**PROBLEMA PLANTEADO**
Transcribe del texto sobre la guerra en Ucrania el fragmento que empieza en "En realidad, defender" y termina en "amenazan por doquier.".

**TEXTO PROPORCIONADO**
:::::

La política electoral, si bien no debe desestimarse, no puede ubicarse en el centro de ninguna acción política radical seria, orientada a cambiar las instituciones que sustentan el sistema político, desmantelar las ideologías hegemónicas y fomentar el tipo de conciencia de masas en que habría de basarse un cambio social y político desesperadamente necesario.
Gerardo Pisarello
Parar la guerra cuanto antes
Hace unos días, una periodista me preguntó cómo había vivido los aplausos en el Congreso al presidente de Ucrania, Volodímir Zelenski. Le expliqué que para muchos de nosotros, esos aplausos, más que dirigidos a un gobierno concreto, eran para los millones de ucranianos y ucranianas que estaban padeciendo y resistiendo la criminal invasión de Vladimir Putin. Y que el Zelenski político-actor era otra cosa. Alguien que un día era capaz de invocar los bombardeos nazis en Gernika para justificar su causa, y al siguiente comparecer acompañado de miembros del reaccionario batallón Azov, como hizo en Grecia. Eso, o pasearse en Kiev junto a un personaje lamentable como Boris Johnson, dispuesto a compensar su impopularidad con el más desvergonzado de los belicismos.
En realidad, defender un humanismo internacionalista, situado y sin dobles raseros, en el actual contexto geopolítico, es tan difícil como necesario. Este humanismo tiene dos tareas urgentes. Por un lado, buscar sinceramente la manera de poner fin cuanto antes a la guerra en Ucrania, priorizando el punto de vista de sus víctimas. Por el otro, impulsar un nuevo orden mundial, más plural y cooperativo, que garantice la paz y ponga límites reales a los Leviatanes de Estado y de mercado que la amenazan por doquier.

:::::

**EXTRACTO DE DATOS**
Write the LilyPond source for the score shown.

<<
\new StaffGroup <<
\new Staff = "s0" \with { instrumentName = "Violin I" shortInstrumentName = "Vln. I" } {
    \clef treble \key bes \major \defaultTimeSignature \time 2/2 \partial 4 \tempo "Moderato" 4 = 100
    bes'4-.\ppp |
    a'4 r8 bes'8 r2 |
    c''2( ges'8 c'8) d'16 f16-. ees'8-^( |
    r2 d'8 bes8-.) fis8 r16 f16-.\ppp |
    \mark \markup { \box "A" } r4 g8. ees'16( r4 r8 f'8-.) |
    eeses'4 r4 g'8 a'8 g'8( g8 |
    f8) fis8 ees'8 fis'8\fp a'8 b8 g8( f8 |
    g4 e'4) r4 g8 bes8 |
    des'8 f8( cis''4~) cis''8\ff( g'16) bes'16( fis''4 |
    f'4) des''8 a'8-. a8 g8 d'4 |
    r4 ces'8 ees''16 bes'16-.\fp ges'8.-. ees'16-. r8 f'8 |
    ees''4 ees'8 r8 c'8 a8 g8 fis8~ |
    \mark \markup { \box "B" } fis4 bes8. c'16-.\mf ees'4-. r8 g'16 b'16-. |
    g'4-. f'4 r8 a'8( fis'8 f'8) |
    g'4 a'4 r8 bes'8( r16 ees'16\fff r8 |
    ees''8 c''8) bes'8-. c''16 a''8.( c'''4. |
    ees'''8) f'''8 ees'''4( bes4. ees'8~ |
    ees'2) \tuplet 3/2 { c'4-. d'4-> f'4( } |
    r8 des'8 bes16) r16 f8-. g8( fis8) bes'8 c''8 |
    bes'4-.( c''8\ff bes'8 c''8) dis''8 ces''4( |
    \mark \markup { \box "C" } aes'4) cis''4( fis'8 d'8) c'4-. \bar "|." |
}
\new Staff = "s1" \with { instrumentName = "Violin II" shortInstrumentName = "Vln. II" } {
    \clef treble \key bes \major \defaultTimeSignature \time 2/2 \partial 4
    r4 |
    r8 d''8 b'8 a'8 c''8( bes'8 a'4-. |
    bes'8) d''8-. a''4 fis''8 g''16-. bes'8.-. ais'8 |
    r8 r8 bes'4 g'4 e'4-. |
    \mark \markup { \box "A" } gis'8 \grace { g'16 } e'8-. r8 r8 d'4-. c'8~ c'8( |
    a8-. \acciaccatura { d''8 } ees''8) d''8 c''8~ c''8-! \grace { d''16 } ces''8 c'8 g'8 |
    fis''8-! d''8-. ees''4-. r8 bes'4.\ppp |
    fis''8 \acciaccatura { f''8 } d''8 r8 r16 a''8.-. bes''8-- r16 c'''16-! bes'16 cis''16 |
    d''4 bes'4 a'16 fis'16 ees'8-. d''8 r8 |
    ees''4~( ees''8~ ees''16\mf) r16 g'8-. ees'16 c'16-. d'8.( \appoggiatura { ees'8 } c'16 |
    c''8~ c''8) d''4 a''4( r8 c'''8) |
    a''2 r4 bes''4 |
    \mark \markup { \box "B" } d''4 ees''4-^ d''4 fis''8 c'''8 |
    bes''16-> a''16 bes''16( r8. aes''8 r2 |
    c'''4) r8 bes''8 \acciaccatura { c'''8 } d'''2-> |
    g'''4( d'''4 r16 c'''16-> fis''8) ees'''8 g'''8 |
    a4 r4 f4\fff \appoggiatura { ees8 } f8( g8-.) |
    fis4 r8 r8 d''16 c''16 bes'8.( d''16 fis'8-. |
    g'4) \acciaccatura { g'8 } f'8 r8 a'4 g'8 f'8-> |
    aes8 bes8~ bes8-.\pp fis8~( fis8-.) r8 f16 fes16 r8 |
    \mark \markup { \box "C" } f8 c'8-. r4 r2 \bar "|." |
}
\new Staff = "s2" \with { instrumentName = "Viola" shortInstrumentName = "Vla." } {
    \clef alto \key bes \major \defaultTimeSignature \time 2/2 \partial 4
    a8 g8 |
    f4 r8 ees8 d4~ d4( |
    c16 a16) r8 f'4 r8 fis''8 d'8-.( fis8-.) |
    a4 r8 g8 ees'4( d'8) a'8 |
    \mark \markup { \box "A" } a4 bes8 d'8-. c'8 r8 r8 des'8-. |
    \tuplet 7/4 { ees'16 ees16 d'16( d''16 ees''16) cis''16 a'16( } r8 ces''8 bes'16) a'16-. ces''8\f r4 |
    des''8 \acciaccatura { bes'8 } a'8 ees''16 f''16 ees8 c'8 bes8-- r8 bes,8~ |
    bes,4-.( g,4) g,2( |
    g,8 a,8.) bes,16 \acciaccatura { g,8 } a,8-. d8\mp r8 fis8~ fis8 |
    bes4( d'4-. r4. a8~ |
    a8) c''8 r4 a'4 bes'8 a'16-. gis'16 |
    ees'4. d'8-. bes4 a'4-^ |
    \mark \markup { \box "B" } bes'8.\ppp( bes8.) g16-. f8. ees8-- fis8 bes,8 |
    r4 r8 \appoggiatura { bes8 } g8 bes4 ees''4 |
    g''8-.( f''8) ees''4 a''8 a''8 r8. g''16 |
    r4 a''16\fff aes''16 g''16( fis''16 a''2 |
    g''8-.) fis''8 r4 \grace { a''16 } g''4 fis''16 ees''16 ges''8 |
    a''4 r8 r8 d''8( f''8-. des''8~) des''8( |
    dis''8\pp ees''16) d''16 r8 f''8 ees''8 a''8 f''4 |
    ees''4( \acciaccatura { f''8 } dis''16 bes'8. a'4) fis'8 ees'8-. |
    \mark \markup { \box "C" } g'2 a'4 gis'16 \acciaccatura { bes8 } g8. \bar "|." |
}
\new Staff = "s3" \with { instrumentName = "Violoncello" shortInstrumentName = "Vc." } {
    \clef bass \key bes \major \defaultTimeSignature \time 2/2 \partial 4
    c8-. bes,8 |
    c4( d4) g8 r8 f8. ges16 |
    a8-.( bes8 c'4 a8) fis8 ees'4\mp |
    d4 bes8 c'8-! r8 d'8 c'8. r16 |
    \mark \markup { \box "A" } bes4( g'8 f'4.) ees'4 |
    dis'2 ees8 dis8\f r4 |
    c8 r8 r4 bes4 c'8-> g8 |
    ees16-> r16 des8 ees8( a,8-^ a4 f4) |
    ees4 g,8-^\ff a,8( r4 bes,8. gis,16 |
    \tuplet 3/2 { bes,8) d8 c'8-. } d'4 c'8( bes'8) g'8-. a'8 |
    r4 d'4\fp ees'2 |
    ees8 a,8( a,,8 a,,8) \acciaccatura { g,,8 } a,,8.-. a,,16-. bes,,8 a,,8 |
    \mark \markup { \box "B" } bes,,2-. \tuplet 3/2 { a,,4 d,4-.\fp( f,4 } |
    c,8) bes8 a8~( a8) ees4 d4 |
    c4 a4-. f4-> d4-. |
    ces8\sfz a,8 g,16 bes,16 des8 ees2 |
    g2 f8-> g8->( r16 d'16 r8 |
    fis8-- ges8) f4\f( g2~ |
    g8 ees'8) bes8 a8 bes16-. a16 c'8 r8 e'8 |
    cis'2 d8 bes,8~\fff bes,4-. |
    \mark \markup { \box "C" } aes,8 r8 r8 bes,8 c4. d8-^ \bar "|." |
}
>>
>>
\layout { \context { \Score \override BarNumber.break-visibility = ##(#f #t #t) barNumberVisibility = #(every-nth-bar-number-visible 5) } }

:::::

**RESPUESTA AL PROBLEMA**
En realidad, defender un humanismo internacionalista, situado y sin dobles raseros, en el actual contexto geopolítico, es tan difícil como necesario. Este humanismo tiene dos tareas urgentes. Por un lado, buscar sinceramente la manera de poner fin cuanto antes a la guerra en Ucrania, priorizando el punto de vista de sus víctimas. Por el otro, impulsar un nuevo orden mundial, más plural y cooperativo, que garantice la paz y ponga límites reales a los Leviatanes de Estado y de mercado que la amenazan por doquier.